# Extrait du texte
Dans la lisière à l’approche du crépuscule, là où la lumière hésite entre le bleu du ciel et l’or du feu, la chamane incline son dyunyur vers les flammes comme on offre son visage au vent. Le tambour boit la chaleur, se gorge de vie : son cuir respire, se tend, palpite, prêt à devenir la peau d’un autre monde. Les Yakoutes disent que chaque chose a un itch-tchi, même les objets façonnés par l’homme. Le dyunyur, lui n’est pas un simple instrument : c’est un corps creux où se logent les chemins. Quand la chamane le chauffe ainsi, elle ne fait pas qu’ajuster le son—elle réveille les voies qui relient la terre, les soulous ou étoiles, et la profondeur où rôdent les üör—les âmes sans repos. Le feu s’élève devant elle, vif et clair, comme une bête apprivoisée qui montre encore ses crocs. Il est gardien, seuil, protecteur—nul esprit mauvais n’ose franchir son cercle. A travers Sieroszewski, on lit que les Yakoutes ne craignent pas le feu : ils le respectent comme une entité vivante, presque un membre de la maison. Ici, dans la taïga silencieuse, son éclat se manifeste au milieu d’une assemblée de pins et enveloppe de sa chaleur le corps de la chamane. Son manteau rituel, alourdi de chyllyryt kykhan ou plaquettes métalliques et de clochettes, semble déjà s’aligner sur la vibration spirituelle du tambour.

# Données extraites

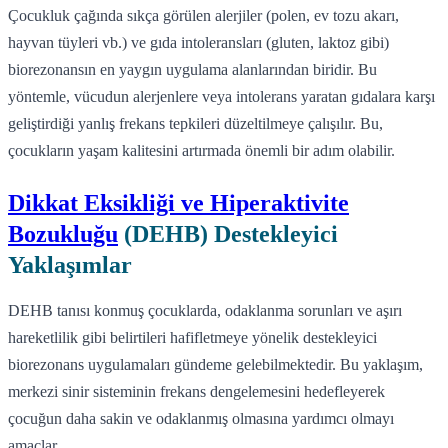
Çocukluk çağında sıkça görülen alerjiler (polen, ev tozu akarı,
hayvan tüyleri vb.) ve gıda intoleransları (gluten, laktoz gibi)
biorezonansın en yaygın uygulama alanlarından biridir. Bu
yöntemle, vücudun alerjenlere veya intolerans yaratan gıdalara karşı
geliştirdiği yanlış frekans tepkileri düzeltilmeye çalışılır. Bu,
çocukların yaşam kalitesini artırmada önemli bir adım olabilir.
Dikkat Eksikliği ve Hiperaktivite
Bozukluğu
(DEHB) Destekleyici
Yaklaşımlar
DEHB tanısı konmuş çocuklarda, odaklanma sorunları ve aşırı
hareketlilik gibi belirtileri hafifletmeye yönelik destekleyici
biorezonans uygulamaları gündeme gelebilmektedir. Bu yaklaşım,
merkezi sinir sisteminin frekans dengelemesini hedefleyerek
çocuğun daha sakin ve odaklanmış olmasına yardımcı olmayı
amaçlar.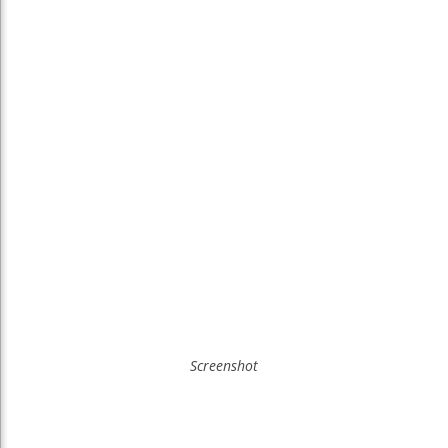
Screenshot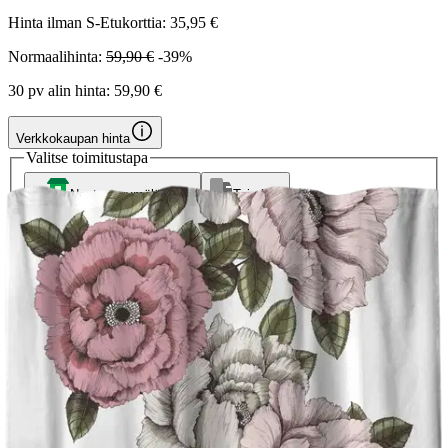
Hinta ilman S-Etukorttia:
35,95 €
Normaalihinta:
59,90 €
-39%
30 pv alin hinta:
59,90 €
Verkkokaupan hinta
Valitse toimitustapa
Nouto myymälästä
Toimitus
Ilmainen
Ei saatavilla
Siirry valitsemaan myymälä
Ilmainen toimitus yli 100 €:n tilauksille
Postin pakettiautomaattiin tai
palvelupisteeseen!
Etu ei koske Suuri‑lisäpalvelulla toimitettavia tuotteita.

# Exercice 1
Traduisez en anglais la phrase suivante, tirée du texte sur la chamane yakoute : « Les Yakoutes disent que chaque chose a un itch-tchi, même les objets façonnés par l’homme. »
# Exercice 2
D'après le texte sur la chamane yakoute, dans quel but la chamane chauffe-t-elle son dyunyur au-dessus des flammes ? Répondez en une à trois phrases.
# Exercice 3
Poursuivez le texte sur la chamane yakoute après sa dernière phrase.
Les enregistrements proviennent d'une autre source que le texte.

# Résultat 1
The Yakuts say that everything has an itch-tchi, even objects made by human hands.

# Résultat 2
En chauffant le dyunyur, la chamane ne se contente pas d'en ajuster le son. Elle réveille aussi les voies qui relient la terre, les soulous ou étoiles, et la profondeur où rôdent les üör, les âmes sans repos.

# Résultat 3
      A ses pieds, les offrandes sacrées attendent comme des compagnons discrets. La forêt entière semble attentive : témoin des rituels millénaires qui ont résonnent encore dans leurs racines. Dans ce moment suspendu, la chamane n’est plus seulement femme : elle devient passeuse, une voix, un écho entre les mondes, celle qui sait rendre audible ce que le vent dit en secret aux arbres. Un masque de feu orne son visage et illumine le cercle invisible où se tiennent les esprits. Introvertie, elle termine ses préparatifs et les franges de sa tenue la connectent avec tout ce qui a été, qui est, et qui sera. Dans la Yakoutie profonde, là où les nuits s’étendent et où les étoiles marchent lentement, ce geste— qui consiste à réchauffer le tambour—devient une ouverture, un seuil, une respiration. Et dans le bruissement des aiguilles de pins on devine le son presque inaudible des pas de toutes ces générations qui se sont succédées. Le vent chante encore les chansons des anciens.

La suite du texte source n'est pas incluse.